Civil Liability: The attorney-in-fact has the obligation to account for the exercise of the power of attorney, but is not liable to third parties for the non-compliance of the principal. [4] In this case, the principal is liable to the attorney-in-fact for the damages suffered by the latter, both for those arising from the breach of the obligations assumed in the exercise of his powers, as well as for the consequences thereof, except in cases where the attorney-in-fact has exceeded his powers.

For example, if the attorney-in-fact, in the exercise of his powers, signs a contract with a third party, the principal must comply with the commitments acquired by such contract. However, if the contract signed is excluded from the powers granted to the attorney-in-fact, the principal is not bound by it, and the attorney-in-fact is liable for the obligations assumed.

Labor Liability: In labor matters, the principal shall be directly liable for the actions performed by the attorney-in-fact. Labor liability operates as indicated in Article 4 of the Labor Code. [5] For example, if one of the attorneys-in-fact of the entity were to dismiss an employee, the employer (the entity) is responsible for the payment of benefits according to the law for the dismissal.

Regarding joint and several liability, the attorney-in-fact does not have joint and several liability with the principal, unless a common business has been carried out, as established in Article 1716 of the Civil Code: If two or more persons have appointed an agent for a common business, they are jointly and severally liable for all the effects of the mandate.

Derived from the foregoing, it is clear that the attorneys-in-fact of an entity have the obligation to account for their administration and report on their actions, to exercise the mandate with due diligence, to protect the interests of the principal, and not to exceed the powers and limits established in the mandate. Before third parties, according to the interpretation that has been given in Guatemala to the applicable legislation, the principal is responsible for claims of third parties for the acts carried out by his attorney-in-fact and must respond before the latter, for the damages and prejudices suffered, both of those derived from the breach, as well as of its consequences, The attorney-in-fact does not assume any personal obligation and cannot be called to respond for facts derived from the exercise of the power of attorney, except in the cases in which he has exceeded his faculties, or in the crimes in which he has participated directly for their execution.

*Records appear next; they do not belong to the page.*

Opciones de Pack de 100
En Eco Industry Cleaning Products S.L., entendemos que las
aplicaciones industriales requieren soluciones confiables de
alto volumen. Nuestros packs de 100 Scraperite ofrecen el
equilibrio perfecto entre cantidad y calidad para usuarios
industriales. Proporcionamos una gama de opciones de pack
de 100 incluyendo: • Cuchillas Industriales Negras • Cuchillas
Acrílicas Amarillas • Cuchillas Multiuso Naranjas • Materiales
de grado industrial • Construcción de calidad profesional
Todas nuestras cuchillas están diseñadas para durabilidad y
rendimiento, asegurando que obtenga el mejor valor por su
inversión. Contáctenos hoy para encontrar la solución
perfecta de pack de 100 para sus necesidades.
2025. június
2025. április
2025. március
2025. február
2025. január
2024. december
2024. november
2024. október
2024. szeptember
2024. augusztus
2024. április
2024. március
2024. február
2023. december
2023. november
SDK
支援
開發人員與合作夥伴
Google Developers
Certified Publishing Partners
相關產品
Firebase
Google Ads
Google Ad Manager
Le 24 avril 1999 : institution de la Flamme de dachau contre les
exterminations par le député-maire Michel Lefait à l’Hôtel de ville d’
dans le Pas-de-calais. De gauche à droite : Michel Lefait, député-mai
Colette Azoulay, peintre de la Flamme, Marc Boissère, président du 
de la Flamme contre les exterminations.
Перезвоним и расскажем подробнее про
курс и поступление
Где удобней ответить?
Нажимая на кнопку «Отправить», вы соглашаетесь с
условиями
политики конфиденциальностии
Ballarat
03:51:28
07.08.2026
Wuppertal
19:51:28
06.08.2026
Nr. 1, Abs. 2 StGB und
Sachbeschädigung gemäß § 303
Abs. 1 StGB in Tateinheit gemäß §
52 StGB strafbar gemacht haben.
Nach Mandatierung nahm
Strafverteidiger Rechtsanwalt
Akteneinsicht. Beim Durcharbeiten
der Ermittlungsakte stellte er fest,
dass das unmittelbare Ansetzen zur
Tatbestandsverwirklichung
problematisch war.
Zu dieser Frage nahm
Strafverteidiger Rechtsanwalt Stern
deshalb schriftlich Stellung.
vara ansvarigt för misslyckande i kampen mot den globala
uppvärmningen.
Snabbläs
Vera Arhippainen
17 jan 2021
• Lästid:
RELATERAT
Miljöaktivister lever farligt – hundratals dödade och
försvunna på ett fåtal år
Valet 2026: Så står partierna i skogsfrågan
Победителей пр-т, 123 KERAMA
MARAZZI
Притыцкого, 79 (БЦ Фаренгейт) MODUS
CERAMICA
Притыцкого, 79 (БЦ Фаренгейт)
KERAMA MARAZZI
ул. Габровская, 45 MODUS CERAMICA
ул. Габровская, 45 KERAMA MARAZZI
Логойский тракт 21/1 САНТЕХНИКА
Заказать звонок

“Everyone must intervene and act for himself in juridical life, since the juridical consequences of the act directly affect the one who executes it.”[6]

[1] Rubén Alberto Contreras. Obligations and Legal Business (Special Part: Contracts), page 49.

[2] ARTICLE 170 of the Civil Code: The agent is obliged by the acceptance to diligently perform the mandate and to answer for the damages that, if not executed, may be caused to the principal.

[3] ARTICLE 38 of the Criminal Code: With respect to legal persons, directors, managers, executives, representatives, administrators, officers or employees of legal persons who have intervened in the act and without whose participation it would not have been carried out shall be held responsible for the respective offenses and shall be punished with the same penalties indicated in this Code for individuals.

[4] ARTICLE 1712 of the Civil Code: The principal must fulfill all the obligations that the mandatary has contracted within the limits of the mandate. In what the mandatary has exceeded, the principal is not bound except when he expressly or tacitly ratifies it.

[5] ARTICLE 4 of the Labor Code. Employer’s Representative: Employer’s representatives are the individual persons who perform management or administrative functions on behalf of the employer, such as managers, directors, administrators, recruiters and all those who are legally authorized by the employer. The employer’s representatives, in their relations with the workers, directly bind the employer. (….).

[6] Ortolan. History of Roman Legislation. quoted by Gonzalo Figueroa Yañez. The Patrimony. Page 167.